His father, Abdulrasul, pulled him aside one day when he was old enough and was keenly participating in sports. Having seen his deep interest in it, he told him “You wanna be in sports, right? Well then, no daaru (alcohol) and no smoking!”, an advice Alu took to heart and has followed all his life. He proudly says that his every annual medical check-up has always been a clean bill of health. [A sidebar to this was when the present Imam Shah Karim Aga Khan IV made the first visit to Dar a few months after becoming Imam in 1957. He asked Abdulrasul as to what he wanted on this milestone occasion. Abdulrasul humbly but unequivocally replied “Health and happiness!”]
Alaudin Abdulrasul Ali Visram was born in 1943 in Dar es Salaam to mother Shirin Abdulla Mohamed Ratansi (a paternal aunt of Nadir Mohamed, ex-CEO of Rogers). He grew up on Kichwele (now Uhuru) Street in Kariakoo (which is a colloquial Swahili adaption of “Carrier Corps”, being a camp for British army porters – carriers – during World War I).
It was in secondary school, in standard 10 (ca1959) that his cricket career began to take off. The Ismaili council engaged two English county cricketers (comparable to major league baseball players), John Springall and Martin Young, to train the Aga Khan School Juniors (see photo). It was a one-week training camp which produced big dividends. The following year two of the players scored centuries, John Solanki and Alu Visram (who was ‘not out’). Both young teenagers at the time, they played in the shadows of the big names of which the Kalyan brothers (Gulu, Hasnu, Shera) were most well-known. A decade later, Alu came into his own, joined by other well-knowns like Shams Alidina, Firoz Goa, Firoz Bhamji. Alu would go on to captain the Aga Khan cricket team and – a sports highlight of his career – to play on the Tanzania XI national squad in international tournaments for many years.

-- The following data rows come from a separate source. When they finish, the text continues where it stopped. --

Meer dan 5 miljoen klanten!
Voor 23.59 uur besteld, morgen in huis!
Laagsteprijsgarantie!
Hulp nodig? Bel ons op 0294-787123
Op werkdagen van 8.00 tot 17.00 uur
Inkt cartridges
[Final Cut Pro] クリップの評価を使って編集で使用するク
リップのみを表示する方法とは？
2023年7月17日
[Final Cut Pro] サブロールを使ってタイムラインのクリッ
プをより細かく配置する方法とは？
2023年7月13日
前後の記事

In Canada, his athletic passion spilled over into running all the popular 10 km runs as well as marathons of which he completed six! Thus, it came to be that in the mid-80s (October 1984) he approached John Craig, one half of Toronto’s Olympian twin runners (the other half being Paul). He asked for his help and guidance in setting up an Ismaili 10 km run. John tried explaining the enormity of the task but Alu was not to be dissuaded. He also had a big booster in the Ismaili Council, the Member for Youth Mohamed Manji (who would go on to be the national president during Aga Khan IV’s Golden Jubilee). “I’ve talked to Alu so often since last October (1984) we’ve become good friends” John Craig.

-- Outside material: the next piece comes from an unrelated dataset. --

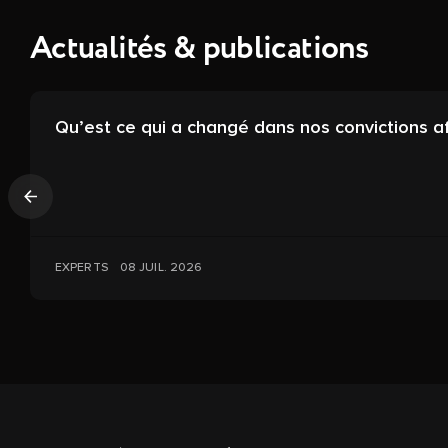
Actualités & publications
Qu’est ce qui a changé dans nos convictions a
Précédent
EXPERTS
08 JUIL. 2026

It was to be a one-time event for charity (disabled athletes, in honour of Terry Fox and Steve Fonyo), the inaugural run taking place at Metro Zoo in Scarborough, Ontario, known as “10 Km Run for Charity”. Not surprisingly, John Craig came in first. [A side bar to this were the other ‘winners’ at the zoo at this time, Qing Qing and Quan Quan, the visiting pair of giant pandas from China!] It was so successful it became an annual fund-raiser, until superseded by the World Partnership Walk!
As he was inspired by sportsmen of his times, so in turn Alu has accomplishments under his belt to inspire others.